Task requirements
Please state how many lines contain the string "optional", replying with only the number.

Extracted records
━━━━━━━━━━

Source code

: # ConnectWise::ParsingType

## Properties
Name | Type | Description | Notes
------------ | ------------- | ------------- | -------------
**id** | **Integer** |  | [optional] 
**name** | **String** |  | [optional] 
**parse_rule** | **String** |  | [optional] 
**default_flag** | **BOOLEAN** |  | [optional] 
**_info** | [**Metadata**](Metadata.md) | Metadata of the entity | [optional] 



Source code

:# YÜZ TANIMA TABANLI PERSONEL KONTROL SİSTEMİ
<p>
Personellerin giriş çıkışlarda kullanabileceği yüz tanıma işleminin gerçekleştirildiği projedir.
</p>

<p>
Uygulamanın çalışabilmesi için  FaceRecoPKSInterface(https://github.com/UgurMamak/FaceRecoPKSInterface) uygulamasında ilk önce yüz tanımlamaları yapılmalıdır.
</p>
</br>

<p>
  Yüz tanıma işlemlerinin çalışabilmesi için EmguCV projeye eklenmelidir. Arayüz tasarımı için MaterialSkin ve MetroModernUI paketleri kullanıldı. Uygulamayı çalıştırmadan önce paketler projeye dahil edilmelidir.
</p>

━━━━━━━━━━

Answer for this exercise
5